I have two observations,
1. The gas in place is calculated based on 43 meters of reservoir encountered in the mou fan in mou 3, however, this is applied to a structural area of 30km2 which includes mou 1 where the mou fan reservoir is only 10 meters. So it’s unlikely 43 meters of reservoir is common through out the reservoir, particularly bearing in mind that this area includes a stratigraphic pinch out of the reservoir. If there was 3D seismic it could be calculated very precisely, otherwise I would reduce the 43 meters to an average of 26.5 meters based on known drilled reservoir intersections.
2. As you pointed out the calculation is for gas in place, whereas economic value is recoverable gas , usual to apply a 60% recovery factor at this early stage of appraisal.

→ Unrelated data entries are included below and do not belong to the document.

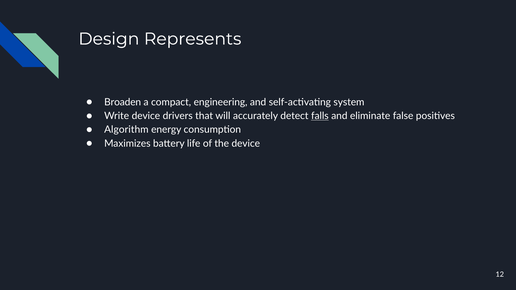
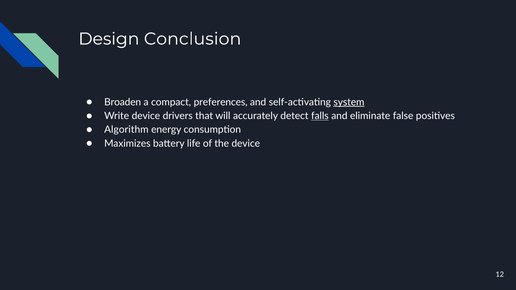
Represents: Represents -> Conclusion
engineering: engineering -> preferences
system underline: none -> present
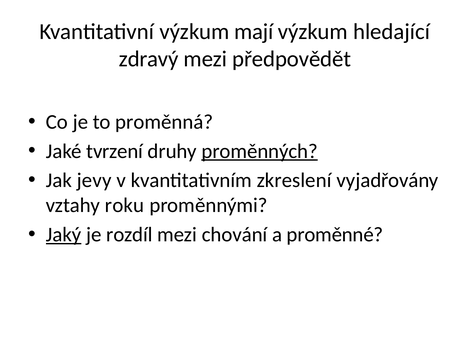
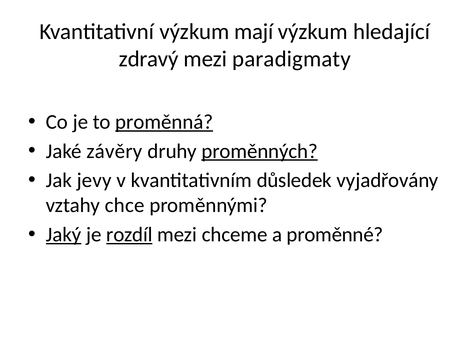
předpovědět: předpovědět -> paradigmaty
proměnná underline: none -> present
tvrzení: tvrzení -> závěry
zkreslení: zkreslení -> důsledek
roku: roku -> chce
rozdíl underline: none -> present
chování: chování -> chceme
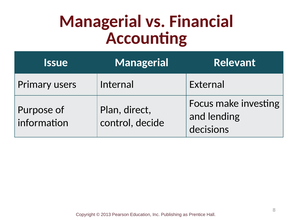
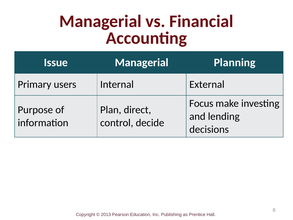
Relevant: Relevant -> Planning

This would adjust the calculation to a recoverable reserve of 400bcf, still very commercial for the mou fan reservoir.
In addition, we have the mou a sand reservoir , which appears to be prevalent at 11.5 meters in mou 3 and a similar 12 meters in mou 1, which predator report as being seismically correlated over an area of 58km. I have not done the calculation, but estimate it to be circa 350 bcf recoverable.

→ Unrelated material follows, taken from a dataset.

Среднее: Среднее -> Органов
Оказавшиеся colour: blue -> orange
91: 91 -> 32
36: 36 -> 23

Then there are the other reservoirs, to be included, particularly the shallow gas reservoir in mou 3.
Still very valuable as soon as pg can flow test and confirm it’s gas and not possibly gas.
Jimmy
2.
Cattleman,
For many offshore wells, testing is not performed because the wells are extensively sampled and measured, gas and pressure readings taken from reservoirs along with side wall cores, provide information to calcualate a flow test that is usually acceptable for farm out and banking project finance, supported by an independent report.
There is no indication that I have seen that predator did any of this, so hence flow testing is nvery important.
Jimmy
Hi Brv,
Thanks for your analysis of the current prd situation.
I agree that Pg has a focus on drilling, I believe that the engineering and reservoir performance are not areas that Pg gets excited about, as I believe he is very much an explorationist.
The analysis you presented further confirms that to me ,as indeed the Jurassic target is indeed very exciting and a major breakthrough.
However, I believe that the pg analysis of the market is flawed. The market is looking for flow test data to confirm the three significant discoveries already made. Prd has raised funds three times to carry out flow testing and has yet to do so and a further delay will raise suspicion that something is not right . Based on the published data prd is likely to made substantial onshore discoveries, yet it has a market capitalisation of of £60 million instead of £180 million which is easily justified , because the market is fearing further dilution. The cng plan is an excellent way to address that, and then drill the hell out of the area from production cashflow, it’s a good plan and they should stick to it.
Pg should be aware that raising funds for one purpose and not using them for such purpose may have legal implications and it’s now time to flow test.
Jimmy
Hi fernan
The green hydrogen project is currently being funded by total, in due course as the project progress and assuming the economics stack up, then the European investment bank have signed an agreement with Mauritania to provide project finance , expected at 90% of capex , with the balance funded by chariot diluting down its current equity interest of 50%.
The green renewables are financed on a jv basis with Total at a minimum of 50% , with project debt also provided at estimated 70% , so the equity components are relatively small so far.
Chariot have stated they are going to get equity funding at the subsidiary level, so hopefully no more equity dilution at top company.